For a socialist system that hesitates to fire people, China has also been surprisingly adept — more so than America — at dealing with ineffective teachers. Chinese principals can’t easily dismiss teachers, but they can get extra training for less effective teachers, or if that doesn’t work, push them into other jobs.Today in the United States it seems that Republicans and some Democrats are trying to blame all the ills of the country on unions. They say that the teachers' unions prevent good education, and they say that government employee unions are the cause for all government deficits. Both are lies. An article published in The New York Times on January 3rd by Steven Greenhouse entitled "Strained States Turning to Laws to Curb Labor Unions" (here). In Minnesota, the Republicans who now control both the House and the Senate (thank goodness we have Governor Dayton, a true progressive) are planning on introducing changes to make Minnesota a right to work state.
These objections to unions are just a part of the attack on the poor, those that are in any way different, those who have no power and those that are in need. These objections grow out of the ideology that there is only a very limited role for government. These objections support the continued economic gap between the richest Americans and the rest of us. That gap is not good for the richest, for the rest of us, for our country, or for our world. A letter to the editor published today in The New York Times captured what I am trying to say very well.
To the Editor:
Once again, labor unions are under attack (“Strained States Turning to Laws to Curb Labor Unions,” front page, Jan. 4).
What is remarkable is the extent to which politicians (primarily, though not exclusively, Republicans) are using the current economic situation to fulfill longstanding political goals.
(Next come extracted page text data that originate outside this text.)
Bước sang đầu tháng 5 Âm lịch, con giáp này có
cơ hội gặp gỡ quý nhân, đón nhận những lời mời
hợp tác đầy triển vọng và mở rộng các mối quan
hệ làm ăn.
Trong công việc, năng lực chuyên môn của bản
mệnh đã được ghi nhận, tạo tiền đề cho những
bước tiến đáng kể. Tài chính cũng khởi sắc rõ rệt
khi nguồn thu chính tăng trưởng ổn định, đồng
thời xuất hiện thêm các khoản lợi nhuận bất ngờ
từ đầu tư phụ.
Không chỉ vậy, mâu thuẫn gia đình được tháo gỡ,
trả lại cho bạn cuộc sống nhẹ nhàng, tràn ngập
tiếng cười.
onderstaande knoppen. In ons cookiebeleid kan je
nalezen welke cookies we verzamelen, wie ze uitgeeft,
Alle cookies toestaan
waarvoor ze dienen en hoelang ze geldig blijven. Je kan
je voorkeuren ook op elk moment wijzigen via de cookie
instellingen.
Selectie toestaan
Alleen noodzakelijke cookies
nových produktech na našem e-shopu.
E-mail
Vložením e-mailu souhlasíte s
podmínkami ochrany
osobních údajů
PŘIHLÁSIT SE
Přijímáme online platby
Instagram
We should not be surprised that the dominant response seems to be: weaken labor unions; undermine entitlement programs; cut taxes on the wealthy; privatize public assets; deregulate.
Not surprised, perhaps, but certainly angry. We got into this mess because of the greed and stupidity of bankers, and the willingness of legislators to deregulate the financial sector in the first place and permit a wide polarization of income and wealth.
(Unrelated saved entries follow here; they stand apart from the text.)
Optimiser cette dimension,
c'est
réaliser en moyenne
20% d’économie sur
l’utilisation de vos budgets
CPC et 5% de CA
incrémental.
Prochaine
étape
No plausible case can be made that this economic crisis is somehow the fault of the elderly poor, or Medicaid recipients, or union members or the unemployed, but it is these people who are bearing the brunt of budget cuts and deregulation. Using an economic crisis as an excuse to reduce further the threadbare safety net and labor market protections — to further a political agenda that far predates our current sorry economic condition — is shameful.
Chris Howell
Oberlin, Ohio, Jan. 4, 2011
The writer is a professor of politics at Oberlin College.
We have lots of work. We need to speak out in favor of a government that provides for those least able to help themselves, that provides real opportunity for all, that provides our children with an education, that values all people and their distinct contributions to our country and that permits all of us to share in the fruits of our labors.